Whole grains are packed with nutrients and are far better for you than their refined ‘white’ counterparts. Whole grains take longer for the body to break down which means you’ll feel satisfied for longer. Trying swapping the following:
- White rice for brown rice or bulgur or quinoa
- White bread for wholegrain, brown or seed bread
- White pasta for wholemeal pasta
Dietitians actually consider fats to be healthy - as long as it’s the right type of fat, such as unsaturated, healthier fats. Generally speaking, the unhealthy fats are animal fats (fatty cuts of meat, full-fat dairy, and foods made with butter and ghee). Swapping to leaner cuts of meat, reduced-fat dairy, and less processed foods will improve your blood cholesterol and reduce your risk of cardiovascular disease. Foods such as nuts, seeds, avocado, and oily fish all contain great sources of these healthier fats.

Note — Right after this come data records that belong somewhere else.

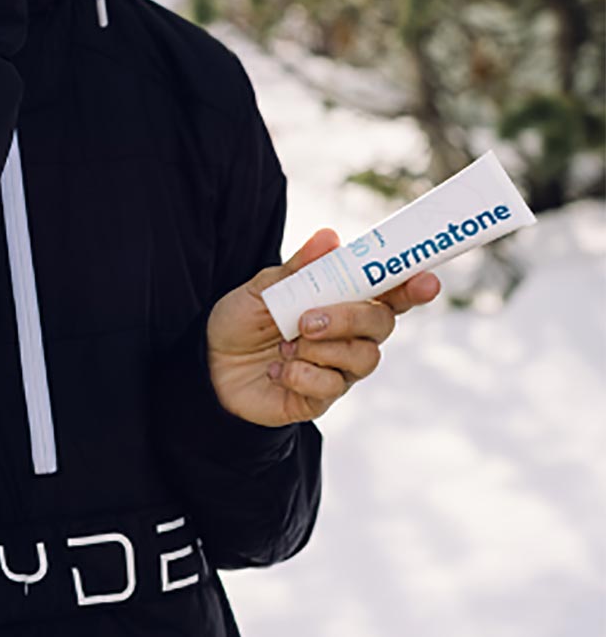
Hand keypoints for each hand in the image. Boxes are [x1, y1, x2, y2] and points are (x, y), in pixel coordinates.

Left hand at [205, 228, 441, 427]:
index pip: (387, 293)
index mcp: (339, 301)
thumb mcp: (263, 288)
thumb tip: (331, 238)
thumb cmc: (240, 322)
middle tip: (307, 320)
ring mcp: (338, 368)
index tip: (427, 280)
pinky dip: (302, 374)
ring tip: (286, 344)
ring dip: (322, 348)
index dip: (411, 286)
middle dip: (349, 318)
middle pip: (382, 325)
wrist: (209, 366)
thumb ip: (299, 268)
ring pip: (363, 357)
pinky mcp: (321, 398)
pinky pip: (332, 386)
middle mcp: (347, 335)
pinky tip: (278, 370)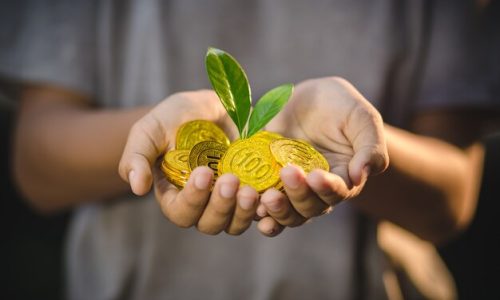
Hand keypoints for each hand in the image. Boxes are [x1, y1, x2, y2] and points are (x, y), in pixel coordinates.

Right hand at [119, 90, 258, 234]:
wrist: (214, 105)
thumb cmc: (177, 117)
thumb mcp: (150, 129)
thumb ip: (136, 156)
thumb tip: (137, 188)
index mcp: (174, 195)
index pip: (181, 213)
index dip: (192, 200)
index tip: (204, 172)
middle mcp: (202, 204)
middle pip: (210, 224)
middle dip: (221, 206)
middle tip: (231, 180)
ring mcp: (228, 199)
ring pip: (235, 223)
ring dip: (244, 211)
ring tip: (251, 189)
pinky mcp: (252, 190)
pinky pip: (261, 210)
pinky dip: (266, 208)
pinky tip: (270, 193)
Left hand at [256, 77, 388, 234]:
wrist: (309, 98)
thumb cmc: (342, 106)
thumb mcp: (362, 118)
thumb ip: (370, 147)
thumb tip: (360, 176)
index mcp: (343, 178)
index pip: (338, 193)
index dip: (327, 188)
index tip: (316, 175)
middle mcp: (316, 190)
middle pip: (310, 208)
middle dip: (299, 195)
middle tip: (288, 173)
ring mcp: (291, 188)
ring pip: (288, 213)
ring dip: (278, 211)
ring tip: (268, 198)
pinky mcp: (268, 181)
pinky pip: (264, 206)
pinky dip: (260, 212)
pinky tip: (253, 208)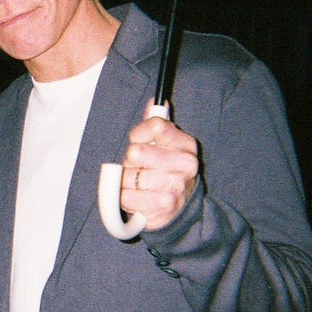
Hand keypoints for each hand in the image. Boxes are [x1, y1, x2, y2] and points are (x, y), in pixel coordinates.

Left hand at [120, 103, 198, 230]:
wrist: (180, 210)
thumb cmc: (167, 173)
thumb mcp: (167, 147)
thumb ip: (157, 125)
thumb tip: (155, 101)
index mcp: (186, 145)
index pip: (156, 126)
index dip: (137, 134)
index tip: (136, 141)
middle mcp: (185, 164)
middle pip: (136, 151)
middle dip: (129, 161)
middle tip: (137, 168)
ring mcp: (175, 185)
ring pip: (128, 176)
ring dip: (126, 182)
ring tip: (138, 185)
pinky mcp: (163, 205)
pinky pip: (126, 196)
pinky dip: (125, 198)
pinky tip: (137, 198)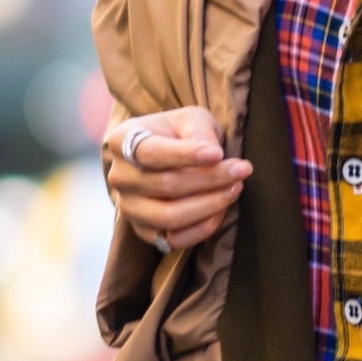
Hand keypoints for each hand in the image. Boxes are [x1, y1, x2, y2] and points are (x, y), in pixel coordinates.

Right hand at [103, 106, 250, 252]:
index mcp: (122, 141)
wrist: (168, 156)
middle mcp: (119, 177)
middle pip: (165, 185)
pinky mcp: (145, 232)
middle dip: (210, 179)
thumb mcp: (191, 120)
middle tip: (241, 170)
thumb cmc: (180, 133)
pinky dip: (202, 228)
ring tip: (235, 188)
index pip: (151, 153)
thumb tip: (213, 156)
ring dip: (209, 205)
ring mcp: (130, 208)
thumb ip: (199, 133)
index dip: (186, 155)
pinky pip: (174, 239)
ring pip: (169, 216)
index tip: (218, 153)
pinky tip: (221, 210)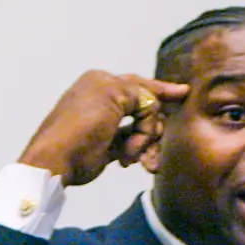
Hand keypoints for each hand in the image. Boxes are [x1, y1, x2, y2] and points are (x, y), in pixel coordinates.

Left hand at [18, 71, 189, 186]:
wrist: (59, 159)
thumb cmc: (83, 124)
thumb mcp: (112, 97)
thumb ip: (140, 93)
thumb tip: (152, 104)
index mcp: (104, 81)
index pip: (142, 84)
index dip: (164, 90)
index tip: (185, 93)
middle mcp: (107, 99)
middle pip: (147, 109)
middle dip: (152, 127)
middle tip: (150, 140)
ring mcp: (109, 123)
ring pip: (143, 129)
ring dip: (145, 144)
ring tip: (137, 157)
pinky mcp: (110, 146)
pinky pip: (135, 145)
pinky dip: (138, 153)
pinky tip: (133, 162)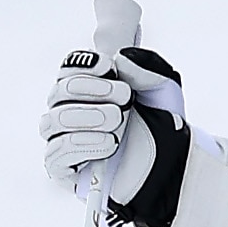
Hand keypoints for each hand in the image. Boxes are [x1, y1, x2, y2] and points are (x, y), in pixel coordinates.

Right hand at [40, 38, 186, 203]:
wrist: (174, 168)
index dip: (85, 63)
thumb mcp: (164, 89)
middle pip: (59, 91)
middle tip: (126, 99)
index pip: (70, 68)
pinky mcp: (65, 170)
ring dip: (88, 116)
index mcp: (90, 87)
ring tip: (118, 122)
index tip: (110, 67)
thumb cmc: (163, 129)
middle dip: (93, 90)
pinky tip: (109, 144)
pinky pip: (56, 153)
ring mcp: (65, 140)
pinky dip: (82, 144)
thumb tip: (120, 56)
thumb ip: (146, 65)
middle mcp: (72, 111)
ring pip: (53, 120)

Legumes (e.g. chickpeas, kidney beans, lentils) are packed full of fiber to keep your bowels healthy. They have a low GI, which means they are broken down more slowly so you feel fuller for longer and are also a great source of protein. Legumes are one of our favorite food picks and are extremely affordable so are great for both the hips and the hip pockets!
A huge part of healthy eating that is often overlooked, is eating mindfully. This is all about turning off distractions (e.g. TV, mobile phone, books), slowing down and tuning in to your tastebuds so you enjoy every mouthful. It might seem strange but our brain and our gut are in constant communication, so if you’re brain is distracted whilst you’re eating you may not get the memo that you’re full and are more likely to overeat.
These days, it can be hard to know what a healthy portion size is. Unfortunately, our eyes and stomachs have become accustomed to heftier helpings! A simple solution to help you manage your portions is to swap to smaller bowls, plates, and utensils. Research shows that we struggle to leave vacant space on our plate - so make things easier for yourself and downsize!